You wonder if they remember it. You wonder if you remember the laughter, the tenderness, the love. You wonder if they remember the feel of your hands in theirs, how you fit so perfectly against their chest. You wonder if they remember that feeling of comfort, of feeling completely loved by someone that you completely loved back. You wonder if they remember how you two fell apart, you wonder if they wish they could fix it. You wonder why they didn't want to. You wonder why you weren't worth it. You wonder why you were so easy to give up on. You wonder why...how...they could break so many promises and still say they love you. You wonder if they even know what love means.

But you don't ask them any of that. You don't say a word. You cry to yourself silently while you try to force yourself to forget the way he felt against you. You cry to yourself while you realize that even an amazing human being, who is a great person...still just isn't them and you just don't understand what's wrong with you and why you can't just forget them. You don't tell them any of this because after every thing they've done to you why would you? They deserve a knife in the heart just like the one you got in the back. But you can't stop. You can't just stop...it's not enough. It's not enough to forgive them for what they've done. It's not enough. The pain in your heart is there. It's overbearing at times. It swallows you until you feel as though you can't breathe and sometimes you can't. But it's all not enough. None of it's enough until you can love them right. Until they love you right.

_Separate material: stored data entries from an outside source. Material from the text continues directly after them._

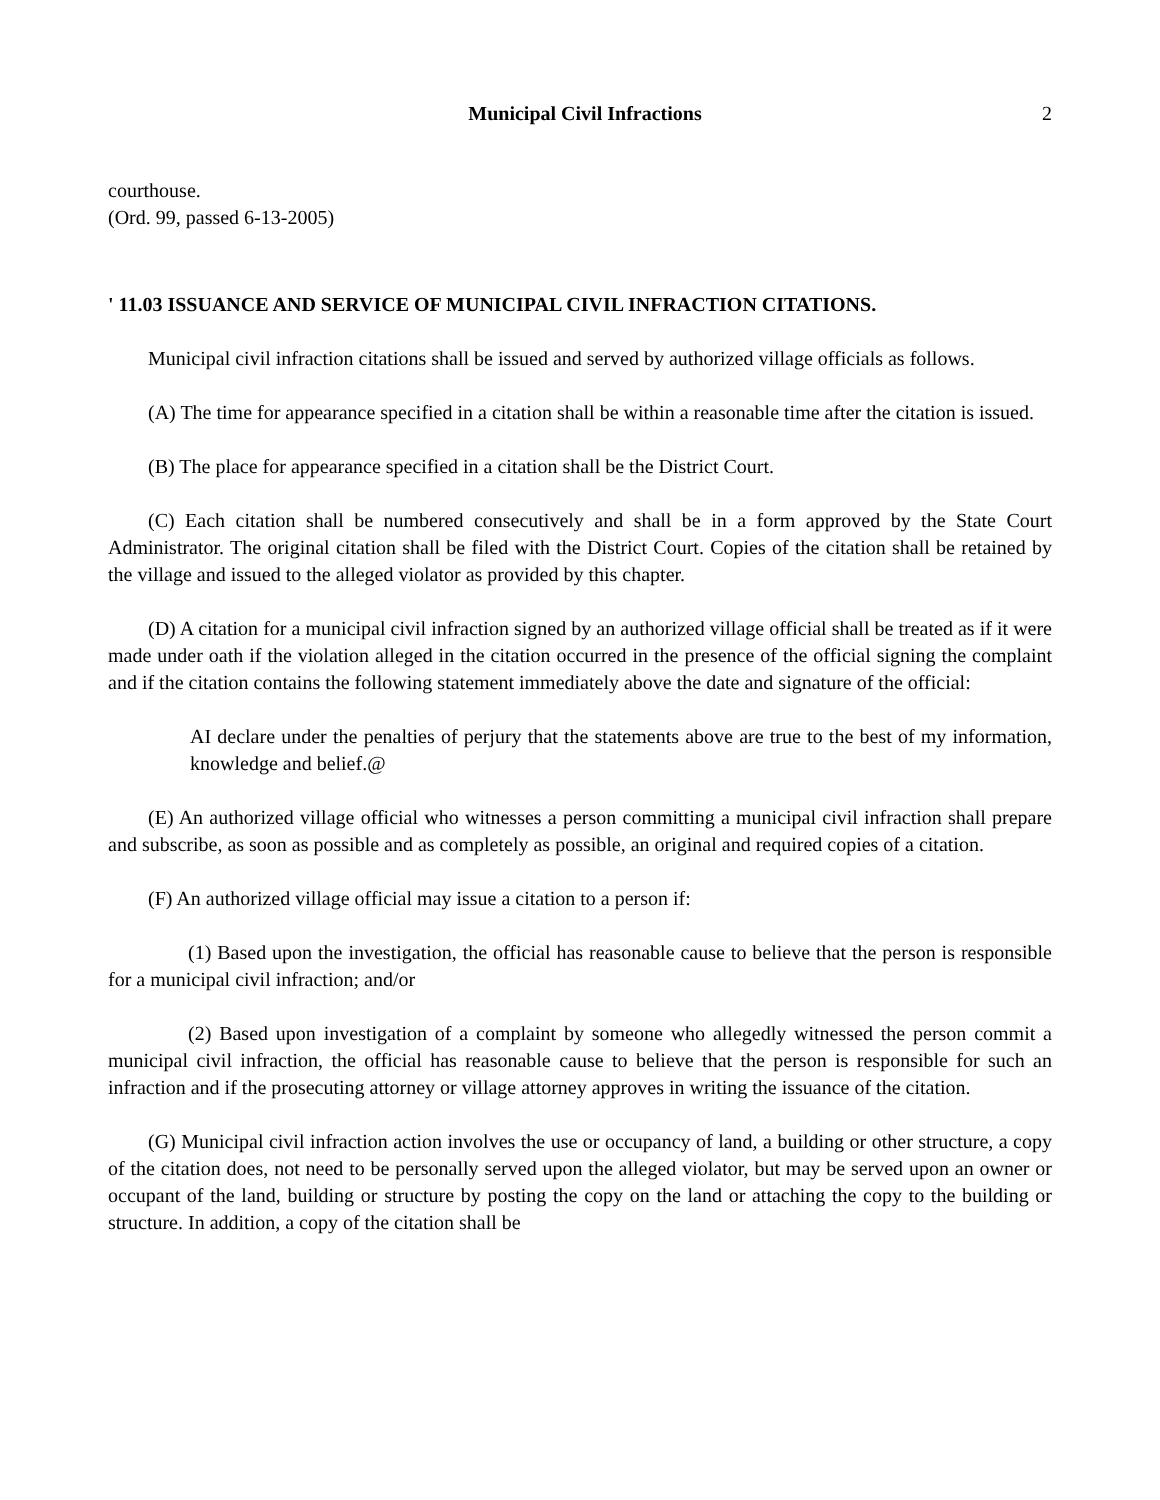Municipal Civil Infractions 2
courthouse.
(Ord. 99, passed 6-13-2005)
' 11.03 ISSUANCE AND SERVICE OF MUNICIPAL CIVIL INFRACTION CITATIONS.
Municipal civil infraction citations shall be issued and served by authorized village officials as follows.
(A) The time for appearance specified in a citation shall be within a reasonable time after the citation is issued.
(B) The place for appearance specified in a citation shall be the District Court.
(C) Each citation shall be numbered consecutively and shall be in a form approved by the State Court Administrator. The original citation shall be filed with the District Court. Copies of the citation shall be retained by the village and issued to the alleged violator as provided by this chapter.
(D) A citation for a municipal civil infraction signed by an authorized village official shall be treated as if it were made under oath if the violation alleged in the citation occurred in the presence of the official signing the complaint and if the citation contains the following statement immediately above the date and signature of the official:
AI declare under the penalties of perjury that the statements above are true to the best of my information, knowledge and belief.@
(E) An authorized village official who witnesses a person committing a municipal civil infraction shall prepare and subscribe, as soon as possible and as completely as possible, an original and required copies of a citation.
(F) An authorized village official may issue a citation to a person if:
(1) Based upon the investigation, the official has reasonable cause to believe that the person is responsible for a municipal civil infraction; and/or
(2) Based upon investigation of a complaint by someone who allegedly witnessed the person commit a municipal civil infraction, the official has reasonable cause to believe that the person is responsible for such an infraction and if the prosecuting attorney or village attorney approves in writing the issuance of the citation.
(G) Municipal civil infraction action involves the use or occupancy of land, a building or other structure, a copy of the citation does, not need to be personally served upon the alleged violator, but may be served upon an owner or occupant of the land, building or structure by posting the copy on the land or attaching the copy to the building or structure. In addition, a copy of the citation shall be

But can they ever? If they came back right now and held you right would you let go? Would you ever want to let go? Would you want to hear goodbye and watch him walk away when it feels so right to have them stand right by your side? The past can't change. Your heart is constantly open, waiting for them to say they feel the same. Waiting for them to say 'I'm for real, let's do this' and you both try, really try. You don't want to ever let go of them because they have your soul. You want them to hold you now. You feel safe. You feel sound. When they're around. Nothing hurts when they're there, when they hold you down, hold you now. You're safe and sound and nothing can get to you because they're around. All the pain you thought you felt, all the pain you've ever known it just floats away because it feels so right just for them to stand by your side. They have your soul...they will always have your soul and you can't help it. You just want them to stand by your side...

Just...don't let me go. Because you have my soul. You just wanted them to know.